§ Übungstext
◇ ◇ ◇ ◇

Lass Dir keine Angst machen. Die können soviel Mahnungen verschicken, wie sie wollen und sie Porto haben. Der Richter wird erst dann tätig, wenn Du einen Mahnbescheid bekommst und dagegen Widerspruch einlegst.  Der wird aber nicht kommen, weil jeder Richter sie auslachen würde. Die Schufa hat damit erstmal gar nichts zu tun. Ich glaube nicht, das sie jemals damit zu tun bekommt. Und die Kundennummer, da kann man irgendeine Nummer erfinden. Mach Dir keine Sorgen, die drohen nur, da steckt aber nichts hinter.


----------



## Jezz (7 Februar 2008)

*AW: Achtung! Finger weg von diebytime.com !!!*

danke für die antworten  dann hab ich nochmal ne frage diebytime ist also abo? kann man es löschen? abo heisst doch das die dich für immer gespeichert haben und damit jahre lang per mail oder sonstwie drohen können oder?

LG


----------



## Strandhafer (7 Februar 2008)

◇ ◇ ◇ ◇

§ Erfasste Angaben
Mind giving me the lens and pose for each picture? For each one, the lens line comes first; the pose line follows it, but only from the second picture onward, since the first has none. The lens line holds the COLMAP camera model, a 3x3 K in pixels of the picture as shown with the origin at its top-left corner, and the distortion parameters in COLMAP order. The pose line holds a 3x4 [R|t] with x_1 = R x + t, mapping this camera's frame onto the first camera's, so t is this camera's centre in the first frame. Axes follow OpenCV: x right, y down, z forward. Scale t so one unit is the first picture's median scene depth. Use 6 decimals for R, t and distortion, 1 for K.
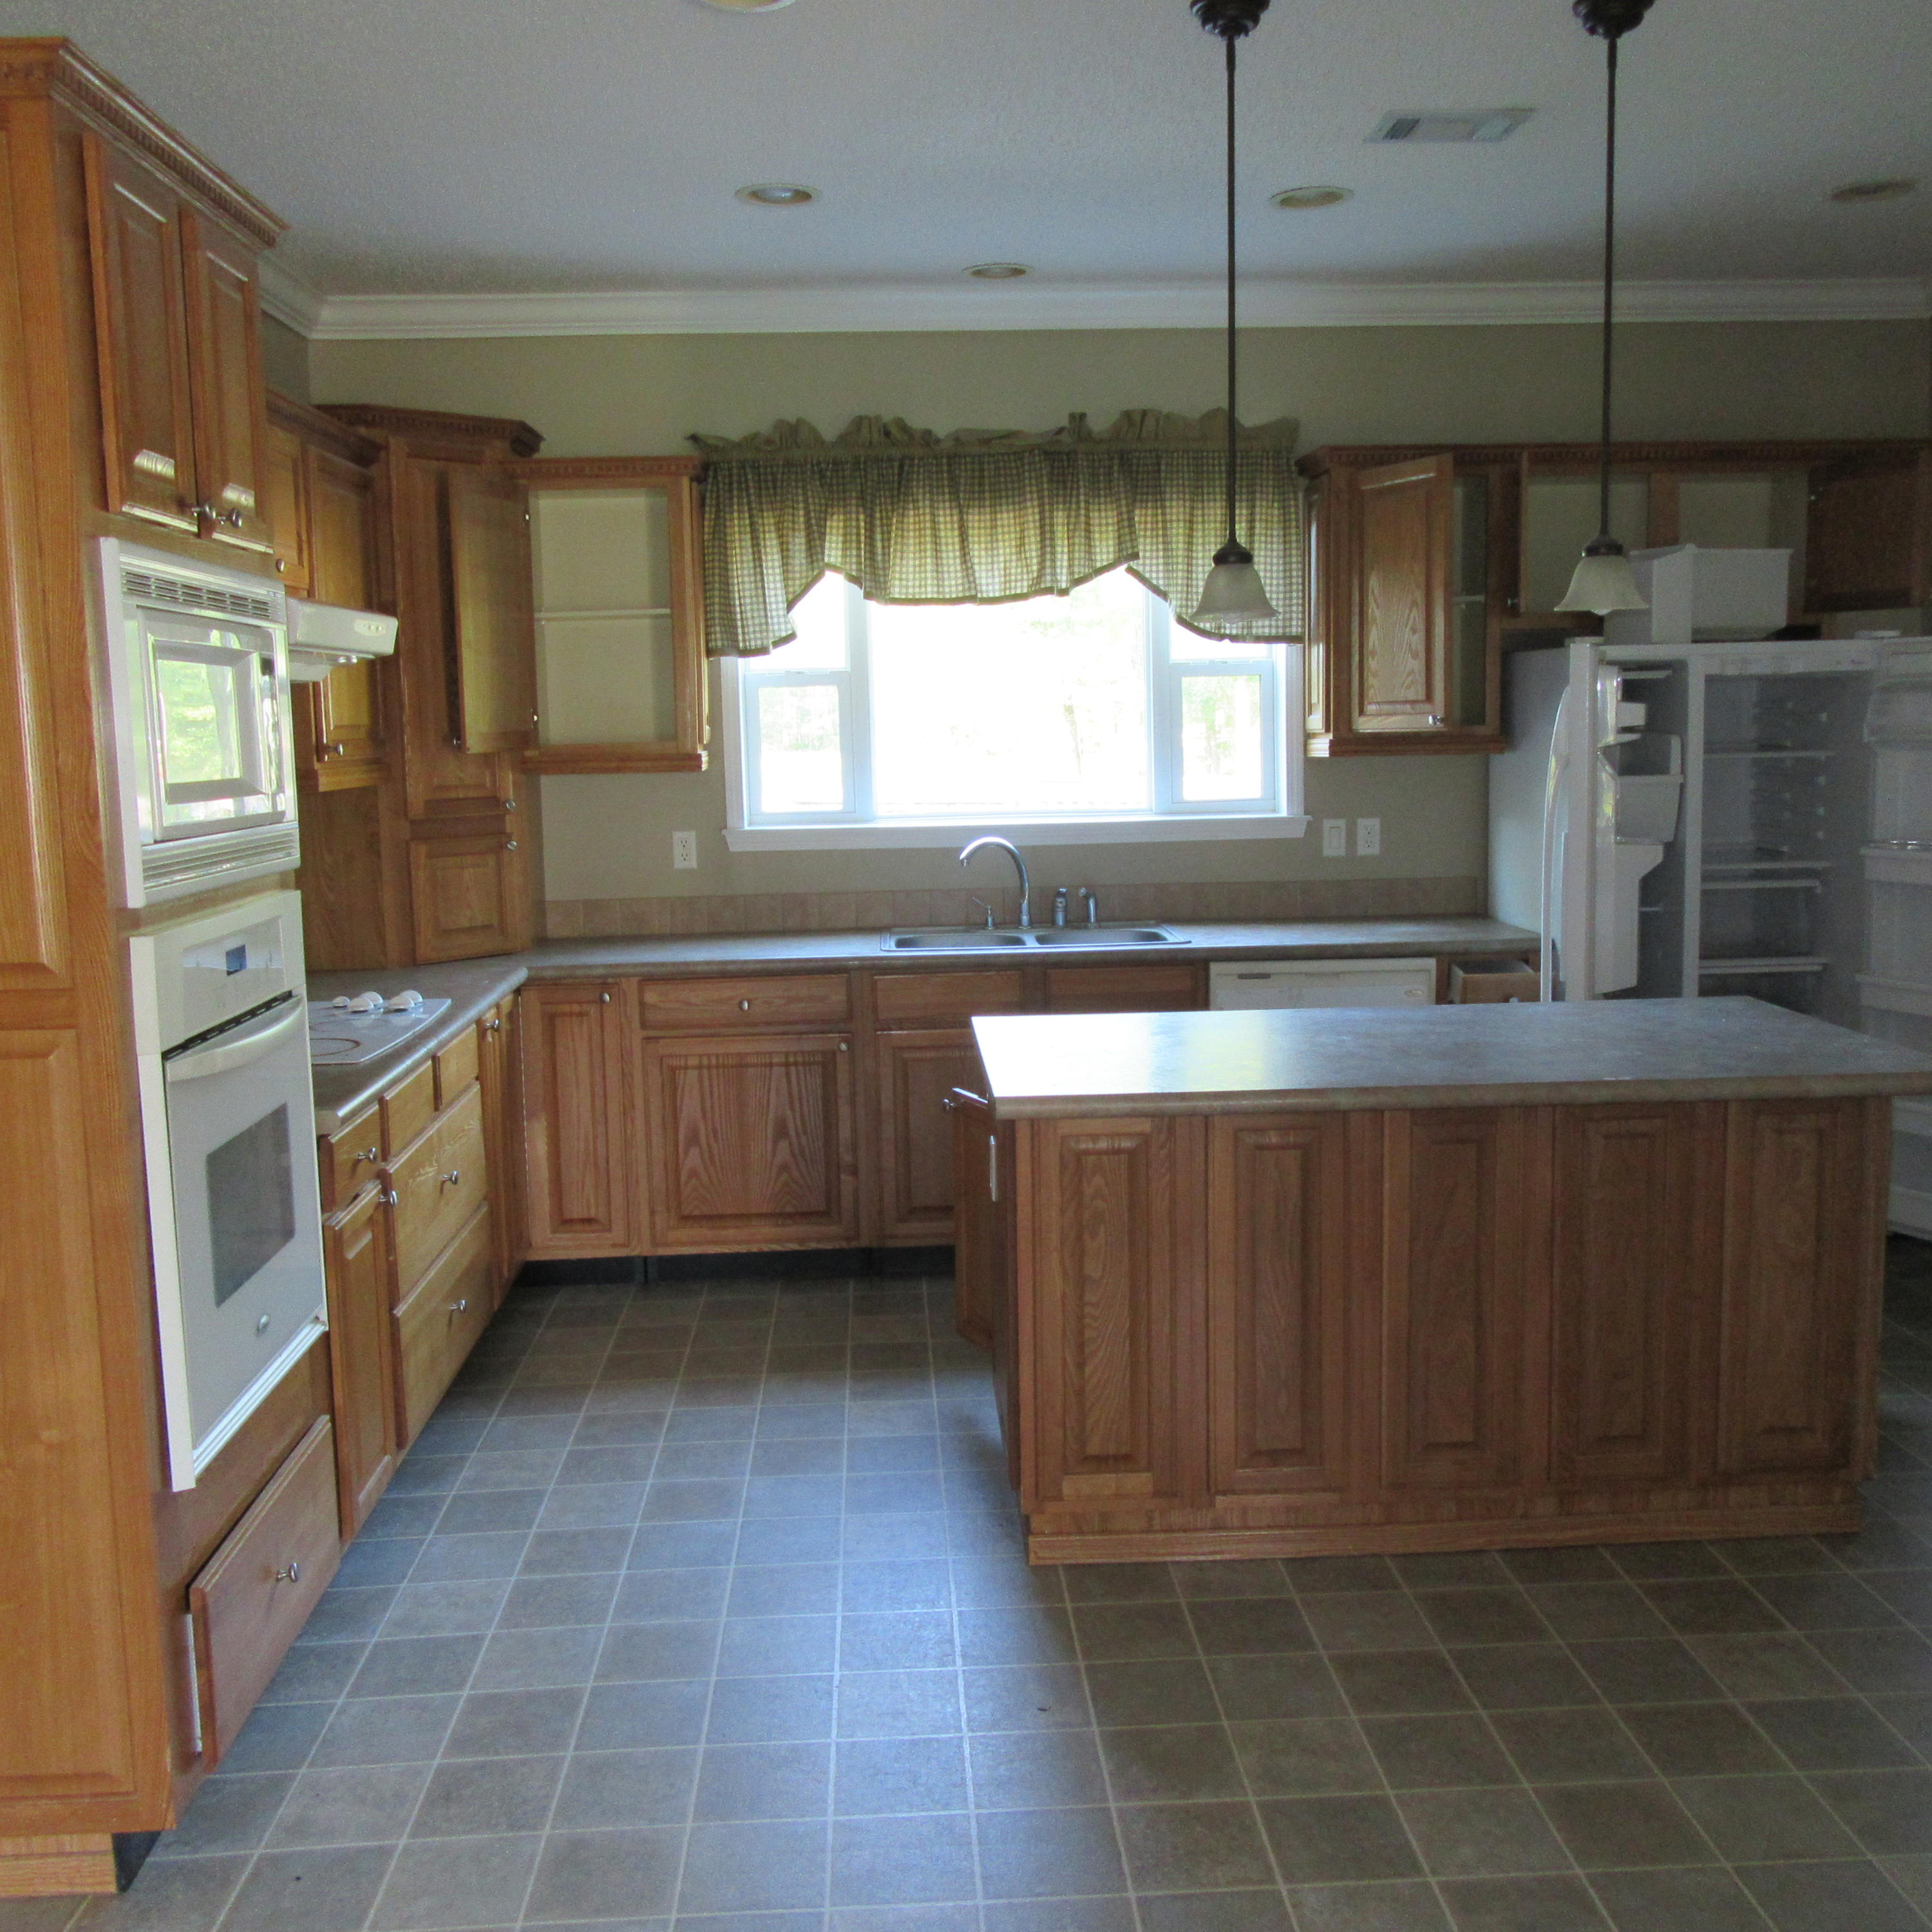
lens RADIAL K [[1948.7, 0, 974.1], [0, 1948.7, 969.3], [0, 0, 1]] dist [-0.025958, 0.007668]
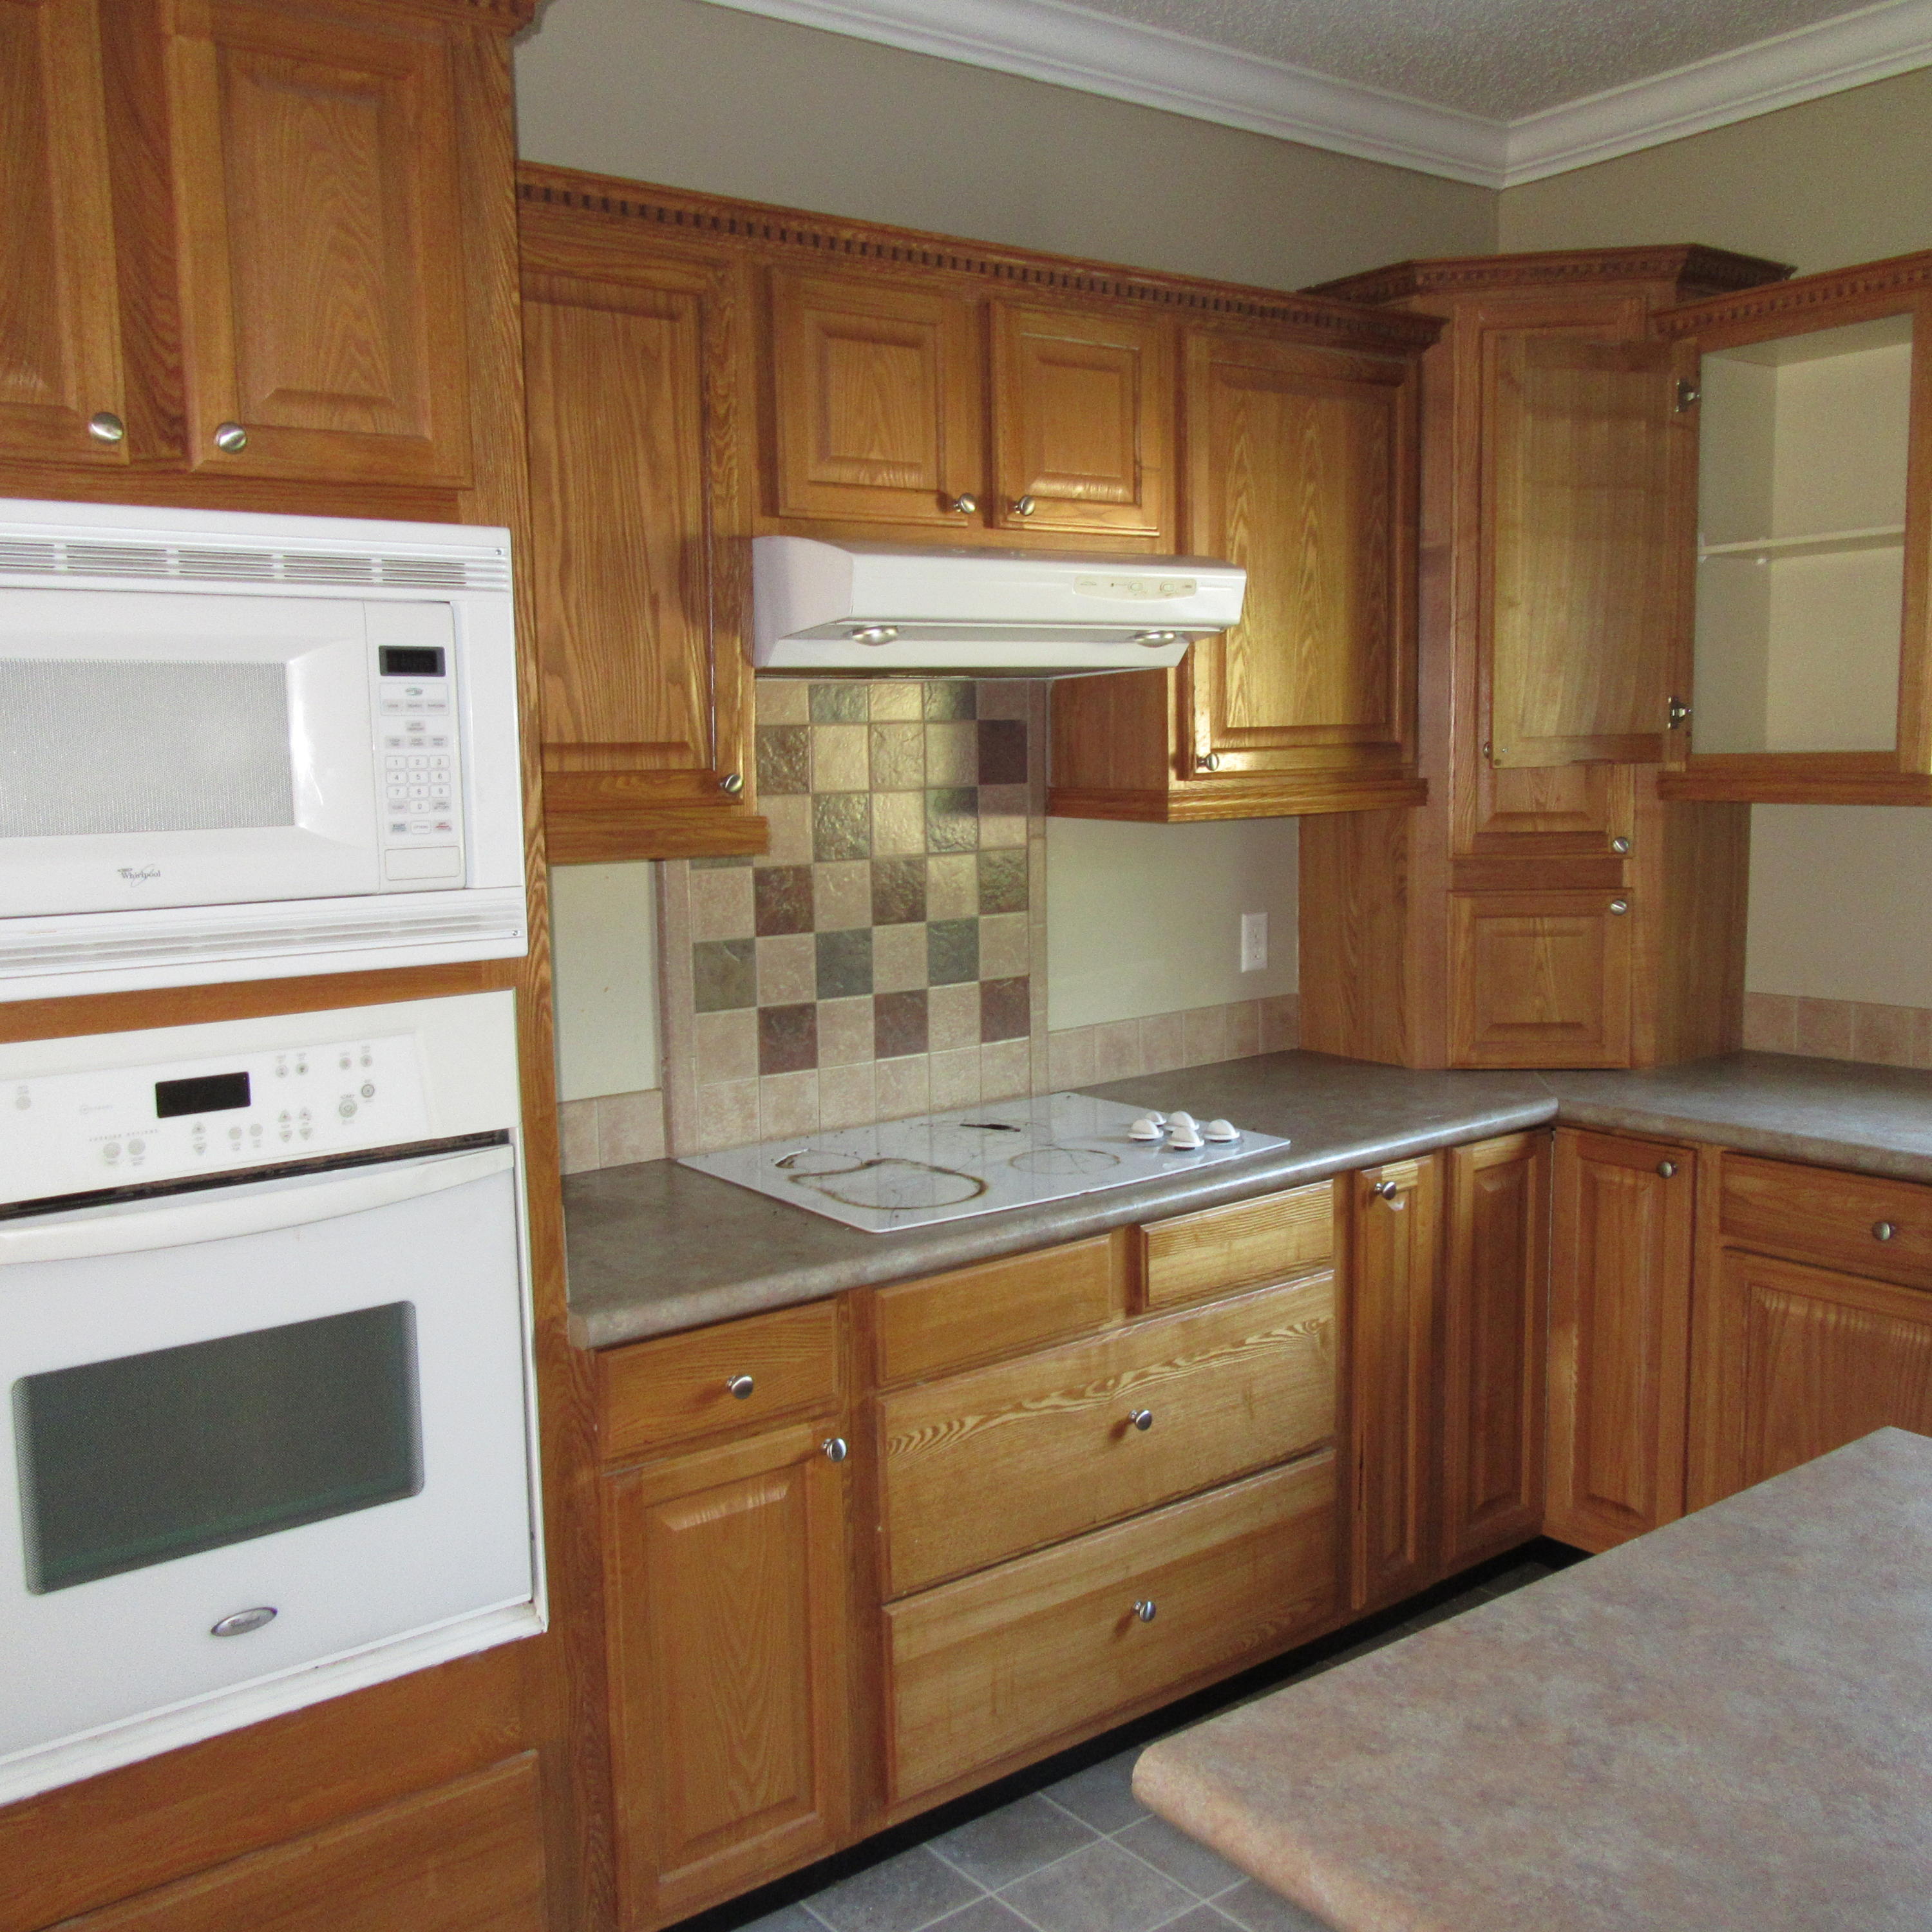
lens RADIAL K [[1870.9, 0, 963.1], [0, 1870.9, 961.6], [0, 0, 1]] dist [0.015138, 0.002150]
pose [[0.545508, 0.107787, -0.831145, 0.173836], [-0.095800, 0.993215, 0.065928, -0.067686], [0.832612, 0.043660, 0.552133, 0.479633]]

◇ ◇ ◇ ◇

§ Fragen zum Material
**A)** Führen Sie alle Fragen auf, die Jezz im Beitrag vom 7 Februar 2008 im Übungstext stellt.
**B)** Beantworten Sie anhand des Übungstexts:
(i) Unter welcher Bedingung wird der Richter laut dem ersten Beitrag tätig?
(ii) Was kann man laut dem ersten Beitrag bei der Kundennummer tun?
(iii) Welche Website nennt die Betreffzeile über dem Beitrag von Jezz?
**C)** Schreiben Sie aus dem Übungstext alles von „Lass Dir keine“ bis hinunter zu „Jezz (7 Februar 2008)“ ab.

§ Erwartete Antworten
**A)**
- „diebytime ist also abo?“
- „kann man es löschen?“
- „abo heisst doch das die dich für immer gespeichert haben und damit jahre lang per mail oder sonstwie drohen können oder?“

**B)**
(i) Wenn man einen Mahnbescheid bekommt und dagegen Widerspruch einlegt.
(ii) Man kann irgendeine Nummer erfinden.
(iii) diebytime.com

**C)**
Lass Dir keine Angst machen. Die können soviel Mahnungen verschicken, wie sie wollen und sie Porto haben. Der Richter wird erst dann tätig, wenn Du einen Mahnbescheid bekommst und dagegen Widerspruch einlegst.  Der wird aber nicht kommen, weil jeder Richter sie auslachen würde. Die Schufa hat damit erstmal gar nichts zu tun. Ich glaube nicht, das sie jemals damit zu tun bekommt. Und die Kundennummer, da kann man irgendeine Nummer erfinden. Mach Dir keine Sorgen, die drohen nur, da steckt aber nichts hinter.


----------



## Jezz (7 Februar 2008)